— PROMPT —
Everything in the records must appear again exactly, except the images.
◇ ◇ ◇ ◇ ◇
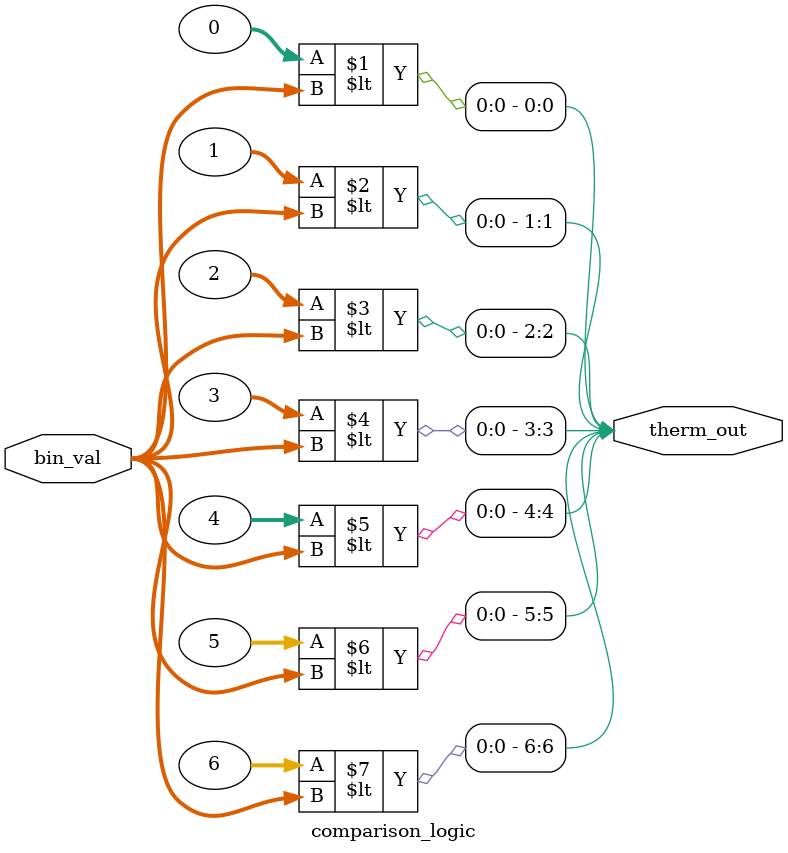
<source format=sv>
module bin2thermometer #(parameter BIN_WIDTH = 3) (
    input  [BIN_WIDTH-1:0] bin_input,
    output [(2**BIN_WIDTH)-2:0] therm_output
);
    // 实例化比较器子模块
    comparator_array #(
        .BIN_WIDTH(BIN_WIDTH)
    ) comp_inst (
        .binary_value(bin_input),
        .thermometer_code(therm_output)
    );
endmodule

// 比较器阵列子模块
module comparator_array #(parameter BIN_WIDTH = 3) (
    input  [BIN_WIDTH-1:0] binary_value,
    output [(2**BIN_WIDTH)-2:0] thermometer_code
);
    // 实例化比较逻辑子模块
    comparison_logic #(
        .THERM_WIDTH(2**BIN_WIDTH-1)
    ) comp_logic_inst (
        .bin_val(binary_value),
        .therm_out(thermometer_code)
    );
endmodule

// 比较逻辑子模块
module comparison_logic #(parameter THERM_WIDTH = 7) (
    input  [$clog2(THERM_WIDTH+1)-1:0] bin_val,
    output [THERM_WIDTH-1:0] therm_out
);
    // 并行比较生成温度计码，无需for循环
    genvar i;
    generate
        for (i = 0; i < THERM_WIDTH; i = i + 1) begin : gen_comp
            assign therm_out[i] = (i < bin_val);
        end
    endgenerate
endmodule
</source>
◇ ◇ ◇ ◇ ◇
— OUTPUT OF THE TASK —
<source format=sv>
module bin2thermometer #(parameter BIN_WIDTH = 3) (
    input  [BIN_WIDTH-1:0] bin_input,
    output [(2**BIN_WIDTH)-2:0] therm_output
);
    // 实例化比较器子模块
    comparator_array #(
        .BIN_WIDTH(BIN_WIDTH)
    ) comp_inst (
        .binary_value(bin_input),
        .thermometer_code(therm_output)
    );
endmodule

// 比较器阵列子模块
module comparator_array #(parameter BIN_WIDTH = 3) (
    input  [BIN_WIDTH-1:0] binary_value,
    output [(2**BIN_WIDTH)-2:0] thermometer_code
);
    // 实例化比较逻辑子模块
    comparison_logic #(
        .THERM_WIDTH(2**BIN_WIDTH-1)
    ) comp_logic_inst (
        .bin_val(binary_value),
        .therm_out(thermometer_code)
    );
endmodule

// 比较逻辑子模块
module comparison_logic #(parameter THERM_WIDTH = 7) (
    input  [$clog2(THERM_WIDTH+1)-1:0] bin_val,
    output [THERM_WIDTH-1:0] therm_out
);
    // 并行比较生成温度计码，无需for循环
    genvar i;
    generate
        for (i = 0; i < THERM_WIDTH; i = i + 1) begin : gen_comp
            assign therm_out[i] = (i < bin_val);
        end
    endgenerate
endmodule
</source>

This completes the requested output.